### PROBLEM TO SOLVE
Would you restate each line of the data below word for word, without its pictures?

### Joint position lists
━━━━━━━━━━━━━━━━
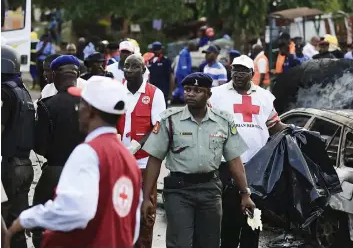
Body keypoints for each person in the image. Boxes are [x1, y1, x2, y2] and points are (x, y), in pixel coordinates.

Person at [4, 76, 142, 248]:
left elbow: (76, 210)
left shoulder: (89, 152)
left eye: (81, 104)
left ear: (90, 110)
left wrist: (27, 219)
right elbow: (133, 226)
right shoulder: (129, 159)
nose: (78, 110)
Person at [141, 72, 255, 248]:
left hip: (210, 190)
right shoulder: (169, 120)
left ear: (209, 94)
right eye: (187, 89)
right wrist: (146, 197)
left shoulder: (223, 121)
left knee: (209, 243)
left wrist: (245, 194)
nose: (190, 94)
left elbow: (234, 160)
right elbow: (155, 160)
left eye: (197, 90)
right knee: (181, 243)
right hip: (179, 190)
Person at [210, 55, 287, 248]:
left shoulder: (264, 97)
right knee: (228, 221)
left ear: (252, 74)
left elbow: (274, 125)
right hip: (225, 165)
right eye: (235, 69)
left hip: (257, 167)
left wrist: (294, 130)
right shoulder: (216, 95)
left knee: (253, 221)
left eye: (243, 70)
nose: (238, 73)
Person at [32, 55, 86, 248]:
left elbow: (39, 146)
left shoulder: (47, 105)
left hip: (56, 170)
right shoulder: (91, 104)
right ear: (77, 74)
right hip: (86, 173)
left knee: (39, 217)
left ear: (54, 75)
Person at [117, 54, 166, 248]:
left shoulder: (154, 94)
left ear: (144, 70)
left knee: (146, 209)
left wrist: (138, 144)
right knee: (121, 207)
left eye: (134, 67)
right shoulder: (118, 91)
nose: (129, 70)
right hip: (120, 161)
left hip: (145, 162)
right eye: (126, 66)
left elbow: (158, 127)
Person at [1, 45, 35, 248]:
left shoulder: (3, 93)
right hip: (25, 165)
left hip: (9, 165)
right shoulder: (23, 92)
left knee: (5, 224)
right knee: (18, 225)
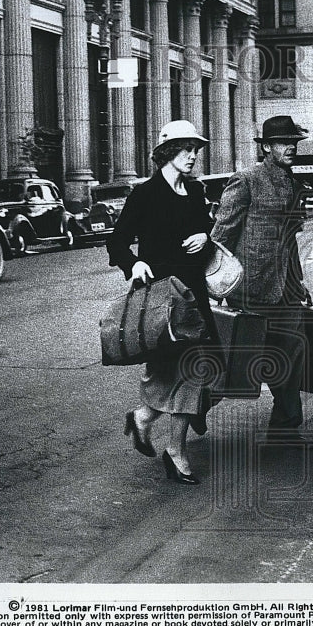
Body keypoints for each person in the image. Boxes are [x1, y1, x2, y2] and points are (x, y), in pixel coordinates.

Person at [106, 120, 217, 485]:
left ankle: (174, 447)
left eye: (196, 150)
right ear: (168, 152)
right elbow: (118, 241)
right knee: (164, 371)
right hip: (161, 297)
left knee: (197, 371)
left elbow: (208, 230)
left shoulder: (196, 191)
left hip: (194, 293)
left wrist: (204, 235)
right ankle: (144, 418)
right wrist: (134, 262)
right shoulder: (146, 194)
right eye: (187, 149)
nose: (193, 156)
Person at [211, 115, 312, 444]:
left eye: (294, 143)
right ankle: (193, 407)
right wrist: (213, 286)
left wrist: (299, 283)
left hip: (286, 290)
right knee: (237, 364)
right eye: (284, 143)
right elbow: (221, 237)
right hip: (250, 288)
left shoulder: (294, 184)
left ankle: (285, 425)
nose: (291, 148)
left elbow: (290, 242)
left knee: (292, 351)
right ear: (267, 147)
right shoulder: (246, 180)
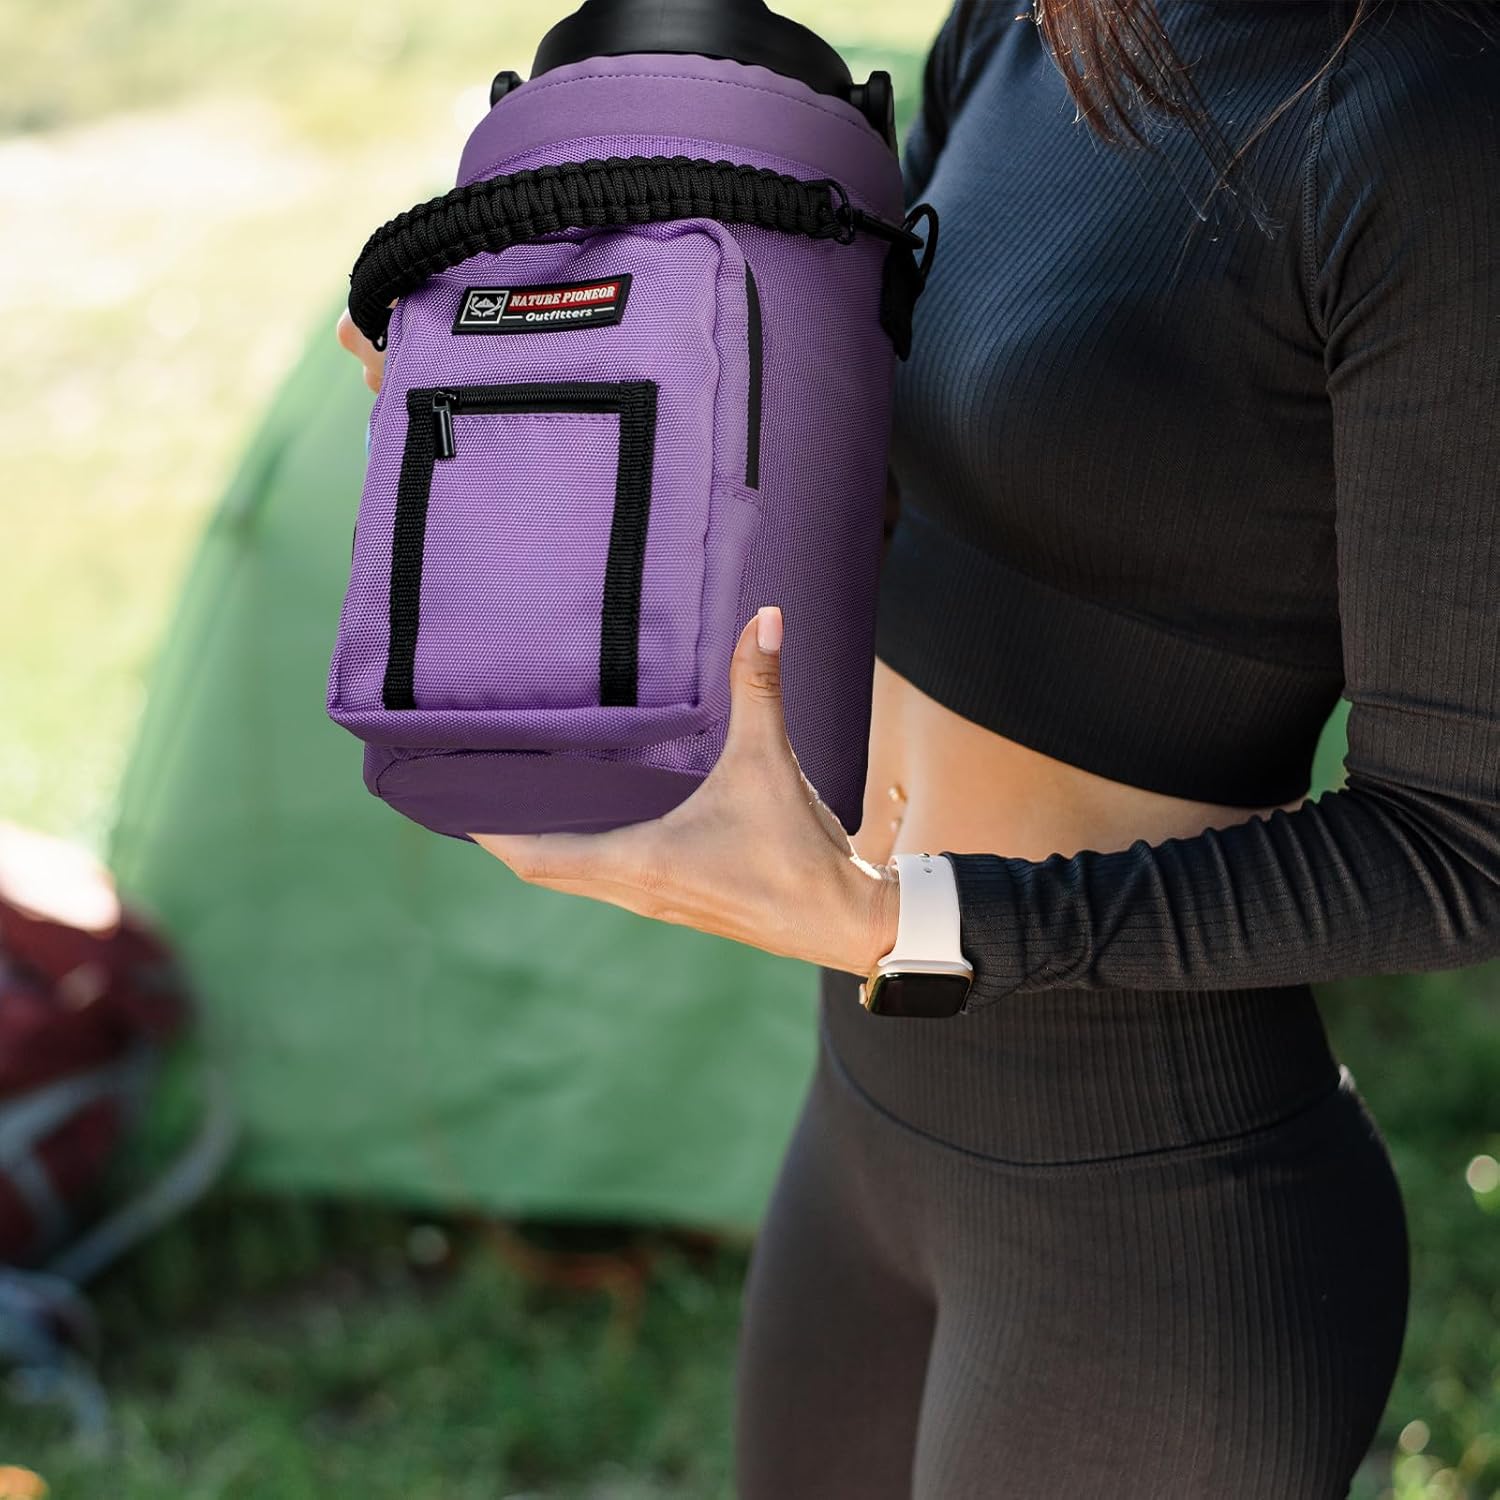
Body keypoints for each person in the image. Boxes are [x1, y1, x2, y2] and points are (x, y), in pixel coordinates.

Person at [337, 0, 1500, 1491]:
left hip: (1145, 1208)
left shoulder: (1430, 126)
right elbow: (848, 464)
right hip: (867, 1121)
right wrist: (525, 399)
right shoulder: (1033, 24)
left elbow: (1463, 847)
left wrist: (906, 921)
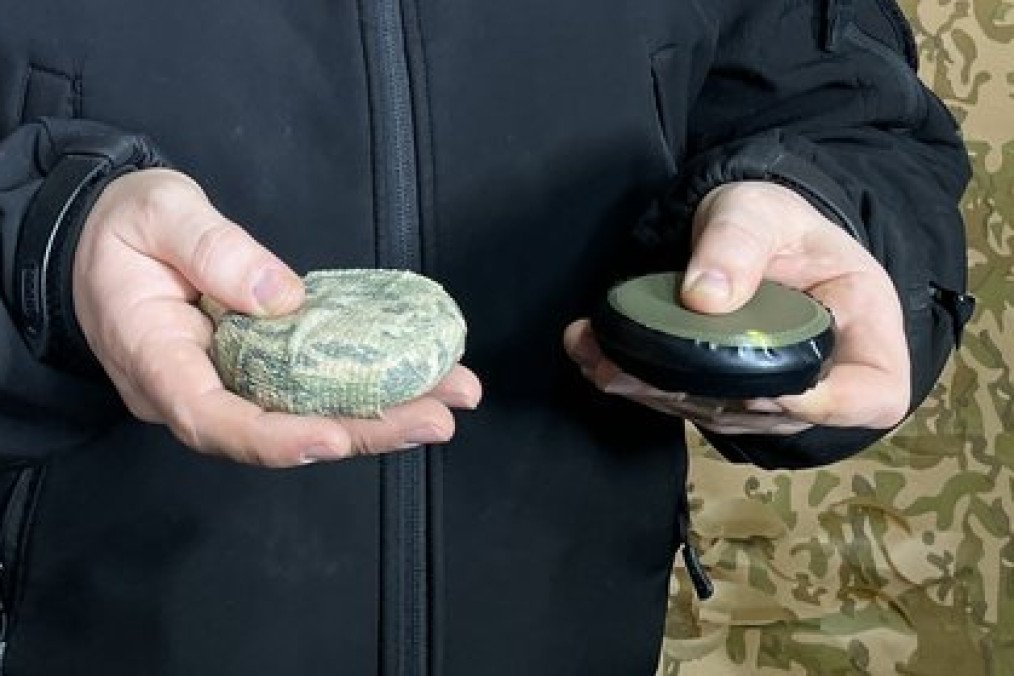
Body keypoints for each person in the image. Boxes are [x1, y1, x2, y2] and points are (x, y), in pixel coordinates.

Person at [0, 1, 972, 674]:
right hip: (89, 629)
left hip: (559, 621)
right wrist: (42, 255)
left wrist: (819, 215)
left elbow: (835, 104)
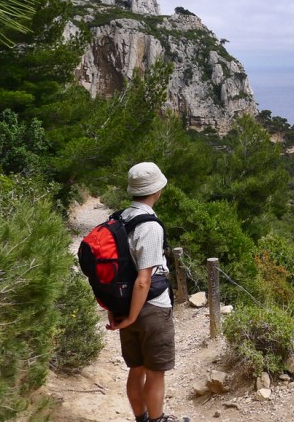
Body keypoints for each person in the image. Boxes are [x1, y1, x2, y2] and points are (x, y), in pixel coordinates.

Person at [107, 162, 187, 422]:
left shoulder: (119, 218)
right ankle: (157, 419)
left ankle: (141, 418)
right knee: (155, 372)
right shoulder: (150, 226)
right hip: (150, 308)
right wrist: (131, 316)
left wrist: (117, 310)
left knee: (135, 369)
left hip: (124, 304)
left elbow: (114, 270)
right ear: (158, 190)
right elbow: (143, 280)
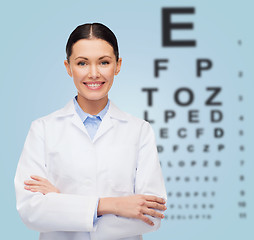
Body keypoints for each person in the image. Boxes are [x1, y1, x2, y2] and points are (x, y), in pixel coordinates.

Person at [14, 23, 167, 240]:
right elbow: (31, 211)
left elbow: (152, 216)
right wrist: (111, 205)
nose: (93, 73)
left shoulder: (139, 131)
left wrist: (61, 204)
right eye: (82, 63)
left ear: (118, 65)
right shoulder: (43, 129)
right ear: (68, 67)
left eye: (104, 62)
━━━━━━━━━━━━━━━━
### RESULT OF THIS TASK
Body keypoints for each person in the image. Boxes are [x1, y1, x2, y2] and points are (x, y), in pixel coordinates.

Person at [4, 76, 142, 248]:
left elbow: (76, 210)
left shoulder: (89, 152)
left eye: (81, 104)
left ear: (90, 110)
left wrist: (27, 219)
right elbow: (133, 226)
right shoulder: (129, 159)
nose: (78, 110)
Person at [141, 72, 255, 248]:
left hip: (210, 190)
right shoulder: (169, 120)
left ear: (209, 94)
right eye: (187, 89)
right wrist: (146, 197)
left shoulder: (223, 121)
left knee: (209, 243)
left wrist: (245, 194)
nose: (190, 94)
left elbow: (234, 160)
right elbow: (155, 160)
left eye: (197, 90)
right knee: (181, 243)
right hip: (179, 190)
Person at [210, 55, 287, 248]:
left shoulder: (264, 97)
right knee: (228, 221)
left ear: (252, 74)
left elbow: (274, 125)
right hip: (225, 165)
right eye: (235, 69)
left hip: (257, 167)
left wrist: (294, 130)
right shoulder: (216, 95)
left knee: (253, 221)
left eye: (243, 70)
nose: (238, 73)
Person at [32, 55, 86, 248]:
left elbow: (39, 146)
left shoulder: (47, 105)
left hip: (56, 170)
right shoulder: (91, 104)
right ear: (77, 74)
right hip: (86, 173)
left knee: (39, 217)
left ear: (54, 75)
Person at [117, 54, 166, 248]:
left shoulder: (154, 94)
left ear: (144, 70)
left knee: (146, 209)
left wrist: (138, 144)
right knee: (121, 207)
left eye: (134, 67)
right shoulder: (118, 91)
nose: (129, 70)
right hip: (120, 161)
left hip: (145, 162)
right eye: (126, 66)
left elbow: (158, 127)
Person at [1, 45, 35, 248]:
left shoulder: (3, 93)
right hip: (25, 165)
left hip: (9, 165)
right shoulder: (23, 92)
left knee: (5, 224)
right knee: (18, 225)
Body keypoints for each person in the image. Boxes are [x1, y1, x2, y2] and points are (x, y), in pixel coordinates.

Person at [106, 120, 217, 485]:
left ankle: (174, 447)
left eye: (196, 150)
right ear: (168, 152)
right elbow: (118, 241)
right knee: (164, 371)
right hip: (161, 297)
left knee: (197, 371)
left elbow: (208, 230)
left shoulder: (196, 191)
left hip: (194, 293)
left wrist: (204, 235)
right ankle: (144, 418)
right wrist: (134, 262)
right shoulder: (146, 194)
right eye: (187, 149)
nose: (193, 156)
Person at [211, 115, 312, 444]:
left eye: (294, 143)
right ankle: (193, 407)
right wrist: (213, 286)
left wrist: (299, 283)
left hip: (286, 290)
right knee: (237, 364)
right eye: (284, 143)
right elbow: (221, 237)
right hip: (250, 288)
left shoulder: (294, 184)
left ankle: (285, 425)
nose: (291, 148)
left elbow: (290, 242)
left knee: (292, 351)
right ear: (267, 147)
right shoulder: (246, 180)
Body keypoints for each person in the image. Boxes are [x1, y1, x2, y2] and points are (x, y), in pixel coordinates.

Person at [337, 0, 1500, 1491]:
left hip: (1145, 1208)
left shoulder: (1430, 126)
right elbow: (848, 464)
right hip: (867, 1121)
right wrist: (525, 399)
right shoulder: (1033, 24)
left elbow: (1463, 847)
left wrist: (906, 921)
Body keypoints for each person in the image. Boxes are [x1, y1, x2, y2] and points are (x, y), in pixel coordinates.

Person at [0, 1, 972, 674]:
right hip: (89, 629)
left hip: (559, 621)
right wrist: (42, 255)
left wrist: (819, 215)
left elbow: (835, 104)
Body keypoints for each person in the image. Boxes are [x1, y1, x2, y2] and points are (x, y), in pixel coordinates.

Person at [107, 162, 187, 422]:
left shoulder: (119, 218)
right ankle: (157, 419)
left ankle: (141, 418)
right knee: (155, 372)
right shoulder: (150, 226)
right hip: (150, 308)
right wrist: (131, 316)
left wrist: (117, 310)
left knee: (135, 369)
left hip: (124, 304)
left elbow: (114, 270)
right ear: (158, 190)
right elbow: (143, 280)
Body keypoints for each person in the image. Boxes are [x1, y1, x2, y2] and points are (x, y), in pixel coordinates.

Person at [14, 23, 167, 240]:
right elbow: (31, 211)
left elbow: (152, 216)
right wrist: (111, 205)
nose: (93, 73)
left shoulder: (139, 131)
left wrist: (61, 204)
right eye: (82, 63)
left ear: (118, 65)
right shoulder: (43, 129)
right ear: (68, 67)
left eye: (104, 62)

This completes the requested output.